*PROBLEM REQUIREMENTS:*
Whatever appears in the records should be given again exactly, down to the last mark.
━━━━━ RECORDS SUPPLIED
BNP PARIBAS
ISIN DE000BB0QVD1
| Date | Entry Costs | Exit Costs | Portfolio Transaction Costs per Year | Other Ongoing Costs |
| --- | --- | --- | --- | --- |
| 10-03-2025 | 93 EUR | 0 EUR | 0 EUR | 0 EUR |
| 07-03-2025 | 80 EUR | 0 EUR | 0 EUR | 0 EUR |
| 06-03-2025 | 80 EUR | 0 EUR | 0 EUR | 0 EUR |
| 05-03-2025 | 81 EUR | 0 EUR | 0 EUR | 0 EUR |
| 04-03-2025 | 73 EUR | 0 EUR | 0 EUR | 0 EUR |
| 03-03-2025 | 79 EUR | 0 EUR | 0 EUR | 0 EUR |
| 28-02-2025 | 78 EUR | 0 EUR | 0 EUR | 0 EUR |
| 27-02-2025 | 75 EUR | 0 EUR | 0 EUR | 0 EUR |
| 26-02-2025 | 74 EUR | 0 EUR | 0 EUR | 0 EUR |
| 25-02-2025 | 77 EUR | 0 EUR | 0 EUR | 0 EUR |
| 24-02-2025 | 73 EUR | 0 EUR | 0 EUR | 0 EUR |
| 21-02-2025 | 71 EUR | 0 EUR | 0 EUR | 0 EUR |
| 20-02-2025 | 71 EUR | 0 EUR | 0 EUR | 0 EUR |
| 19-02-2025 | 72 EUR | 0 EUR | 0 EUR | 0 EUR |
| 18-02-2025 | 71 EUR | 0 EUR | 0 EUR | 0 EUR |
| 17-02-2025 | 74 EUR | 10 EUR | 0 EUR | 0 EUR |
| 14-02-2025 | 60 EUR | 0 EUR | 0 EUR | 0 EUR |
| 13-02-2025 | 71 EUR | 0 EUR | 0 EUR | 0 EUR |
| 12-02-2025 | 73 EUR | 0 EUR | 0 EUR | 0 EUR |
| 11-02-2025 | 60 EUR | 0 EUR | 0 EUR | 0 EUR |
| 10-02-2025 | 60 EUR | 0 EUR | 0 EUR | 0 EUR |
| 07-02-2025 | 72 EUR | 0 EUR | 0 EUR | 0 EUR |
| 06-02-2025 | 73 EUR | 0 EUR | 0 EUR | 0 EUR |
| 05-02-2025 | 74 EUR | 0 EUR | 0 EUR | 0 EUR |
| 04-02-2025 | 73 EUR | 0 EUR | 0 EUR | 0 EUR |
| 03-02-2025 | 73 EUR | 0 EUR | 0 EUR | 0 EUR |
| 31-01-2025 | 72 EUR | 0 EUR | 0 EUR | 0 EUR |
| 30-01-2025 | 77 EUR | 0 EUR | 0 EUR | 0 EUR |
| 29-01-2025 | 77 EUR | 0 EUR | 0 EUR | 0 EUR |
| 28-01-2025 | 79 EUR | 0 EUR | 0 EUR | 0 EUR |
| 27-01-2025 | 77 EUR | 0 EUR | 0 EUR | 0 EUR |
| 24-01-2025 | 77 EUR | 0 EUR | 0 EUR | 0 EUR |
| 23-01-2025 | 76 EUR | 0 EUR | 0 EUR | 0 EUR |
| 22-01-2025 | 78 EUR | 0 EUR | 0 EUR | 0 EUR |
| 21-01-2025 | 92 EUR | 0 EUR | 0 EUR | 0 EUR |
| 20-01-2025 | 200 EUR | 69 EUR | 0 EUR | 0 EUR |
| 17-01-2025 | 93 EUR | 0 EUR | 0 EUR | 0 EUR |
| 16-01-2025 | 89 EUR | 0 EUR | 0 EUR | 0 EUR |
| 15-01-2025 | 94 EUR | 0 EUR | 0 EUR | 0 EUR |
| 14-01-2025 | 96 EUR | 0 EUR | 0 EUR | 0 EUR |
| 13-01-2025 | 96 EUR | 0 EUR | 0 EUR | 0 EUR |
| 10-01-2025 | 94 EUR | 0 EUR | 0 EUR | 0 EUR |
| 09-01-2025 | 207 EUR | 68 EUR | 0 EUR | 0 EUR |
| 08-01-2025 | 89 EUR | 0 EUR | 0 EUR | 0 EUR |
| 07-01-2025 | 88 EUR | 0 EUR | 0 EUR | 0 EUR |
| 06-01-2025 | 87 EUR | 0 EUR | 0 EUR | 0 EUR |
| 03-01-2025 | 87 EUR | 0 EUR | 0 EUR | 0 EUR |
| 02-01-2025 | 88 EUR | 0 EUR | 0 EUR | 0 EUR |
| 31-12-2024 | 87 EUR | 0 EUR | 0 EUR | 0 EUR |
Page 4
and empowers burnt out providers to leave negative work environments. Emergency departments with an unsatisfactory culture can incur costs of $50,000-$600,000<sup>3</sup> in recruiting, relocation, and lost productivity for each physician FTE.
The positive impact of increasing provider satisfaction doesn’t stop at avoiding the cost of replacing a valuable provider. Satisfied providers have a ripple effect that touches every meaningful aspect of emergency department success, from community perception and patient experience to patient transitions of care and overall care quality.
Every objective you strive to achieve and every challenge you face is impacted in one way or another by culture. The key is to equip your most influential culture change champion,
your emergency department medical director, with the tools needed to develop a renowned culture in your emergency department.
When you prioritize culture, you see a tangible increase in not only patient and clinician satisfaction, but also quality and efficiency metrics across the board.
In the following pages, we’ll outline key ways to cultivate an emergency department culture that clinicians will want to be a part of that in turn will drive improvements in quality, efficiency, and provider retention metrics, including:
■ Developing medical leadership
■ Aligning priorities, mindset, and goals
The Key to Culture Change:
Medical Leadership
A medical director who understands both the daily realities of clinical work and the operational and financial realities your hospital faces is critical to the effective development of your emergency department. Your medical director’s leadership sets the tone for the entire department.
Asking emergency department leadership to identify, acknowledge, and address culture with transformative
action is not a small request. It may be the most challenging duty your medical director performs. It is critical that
━━━━━━━━━━
*RESULT OF THE EXERCISE:*
BNP PARIBAS
ISIN DE000BB0QVD1
| Date | Entry Costs | Exit Costs | Portfolio Transaction Costs per Year | Other Ongoing Costs |
| --- | --- | --- | --- | --- |
| 10-03-2025 | 93 EUR | 0 EUR | 0 EUR | 0 EUR |
| 07-03-2025 | 80 EUR | 0 EUR | 0 EUR | 0 EUR |
| 06-03-2025 | 80 EUR | 0 EUR | 0 EUR | 0 EUR |
| 05-03-2025 | 81 EUR | 0 EUR | 0 EUR | 0 EUR |
| 04-03-2025 | 73 EUR | 0 EUR | 0 EUR | 0 EUR |
| 03-03-2025 | 79 EUR | 0 EUR | 0 EUR | 0 EUR |
| 28-02-2025 | 78 EUR | 0 EUR | 0 EUR | 0 EUR |
| 27-02-2025 | 75 EUR | 0 EUR | 0 EUR | 0 EUR |
| 26-02-2025 | 74 EUR | 0 EUR | 0 EUR | 0 EUR |
| 25-02-2025 | 77 EUR | 0 EUR | 0 EUR | 0 EUR |
| 24-02-2025 | 73 EUR | 0 EUR | 0 EUR | 0 EUR |
| 21-02-2025 | 71 EUR | 0 EUR | 0 EUR | 0 EUR |
| 20-02-2025 | 71 EUR | 0 EUR | 0 EUR | 0 EUR |
| 19-02-2025 | 72 EUR | 0 EUR | 0 EUR | 0 EUR |
| 18-02-2025 | 71 EUR | 0 EUR | 0 EUR | 0 EUR |
| 17-02-2025 | 74 EUR | 10 EUR | 0 EUR | 0 EUR |
| 14-02-2025 | 60 EUR | 0 EUR | 0 EUR | 0 EUR |
| 13-02-2025 | 71 EUR | 0 EUR | 0 EUR | 0 EUR |
| 12-02-2025 | 73 EUR | 0 EUR | 0 EUR | 0 EUR |
| 11-02-2025 | 60 EUR | 0 EUR | 0 EUR | 0 EUR |
| 10-02-2025 | 60 EUR | 0 EUR | 0 EUR | 0 EUR |
| 07-02-2025 | 72 EUR | 0 EUR | 0 EUR | 0 EUR |
| 06-02-2025 | 73 EUR | 0 EUR | 0 EUR | 0 EUR |
| 05-02-2025 | 74 EUR | 0 EUR | 0 EUR | 0 EUR |
| 04-02-2025 | 73 EUR | 0 EUR | 0 EUR | 0 EUR |
| 03-02-2025 | 73 EUR | 0 EUR | 0 EUR | 0 EUR |
| 31-01-2025 | 72 EUR | 0 EUR | 0 EUR | 0 EUR |
| 30-01-2025 | 77 EUR | 0 EUR | 0 EUR | 0 EUR |
| 29-01-2025 | 77 EUR | 0 EUR | 0 EUR | 0 EUR |
| 28-01-2025 | 79 EUR | 0 EUR | 0 EUR | 0 EUR |
| 27-01-2025 | 77 EUR | 0 EUR | 0 EUR | 0 EUR |
| 24-01-2025 | 77 EUR | 0 EUR | 0 EUR | 0 EUR |
| 23-01-2025 | 76 EUR | 0 EUR | 0 EUR | 0 EUR |
| 22-01-2025 | 78 EUR | 0 EUR | 0 EUR | 0 EUR |
| 21-01-2025 | 92 EUR | 0 EUR | 0 EUR | 0 EUR |
| 20-01-2025 | 200 EUR | 69 EUR | 0 EUR | 0 EUR |
| 17-01-2025 | 93 EUR | 0 EUR | 0 EUR | 0 EUR |
| 16-01-2025 | 89 EUR | 0 EUR | 0 EUR | 0 EUR |
| 15-01-2025 | 94 EUR | 0 EUR | 0 EUR | 0 EUR |
| 14-01-2025 | 96 EUR | 0 EUR | 0 EUR | 0 EUR |
| 13-01-2025 | 96 EUR | 0 EUR | 0 EUR | 0 EUR |
| 10-01-2025 | 94 EUR | 0 EUR | 0 EUR | 0 EUR |
| 09-01-2025 | 207 EUR | 68 EUR | 0 EUR | 0 EUR |
| 08-01-2025 | 89 EUR | 0 EUR | 0 EUR | 0 EUR |
| 07-01-2025 | 88 EUR | 0 EUR | 0 EUR | 0 EUR |
| 06-01-2025 | 87 EUR | 0 EUR | 0 EUR | 0 EUR |
| 03-01-2025 | 87 EUR | 0 EUR | 0 EUR | 0 EUR |
| 02-01-2025 | 88 EUR | 0 EUR | 0 EUR | 0 EUR |
| 31-12-2024 | 87 EUR | 0 EUR | 0 EUR | 0 EUR |
Page 4
and empowers burnt out providers to leave negative work environments. Emergency departments with an unsatisfactory culture can incur costs of $50,000-$600,000<sup>3</sup> in recruiting, relocation, and lost productivity for each physician FTE.
The positive impact of increasing provider satisfaction doesn’t stop at avoiding the cost of replacing a valuable provider. Satisfied providers have a ripple effect that touches every meaningful aspect of emergency department success, from community perception and patient experience to patient transitions of care and overall care quality.
Every objective you strive to achieve and every challenge you face is impacted in one way or another by culture. The key is to equip your most influential culture change champion,
your emergency department medical director, with the tools needed to develop a renowned culture in your emergency department.
When you prioritize culture, you see a tangible increase in not only patient and clinician satisfaction, but also quality and efficiency metrics across the board.
In the following pages, we’ll outline key ways to cultivate an emergency department culture that clinicians will want to be a part of that in turn will drive improvements in quality, efficiency, and provider retention metrics, including:
■ Developing medical leadership
■ Aligning priorities, mindset, and goals
The Key to Culture Change:
Medical Leadership
A medical director who understands both the daily realities of clinical work and the operational and financial realities your hospital faces is critical to the effective development of your emergency department. Your medical director’s leadership sets the tone for the entire department.
Asking emergency department leadership to identify, acknowledge, and address culture with transformative
action is not a small request. It may be the most challenging duty your medical director performs. It is critical that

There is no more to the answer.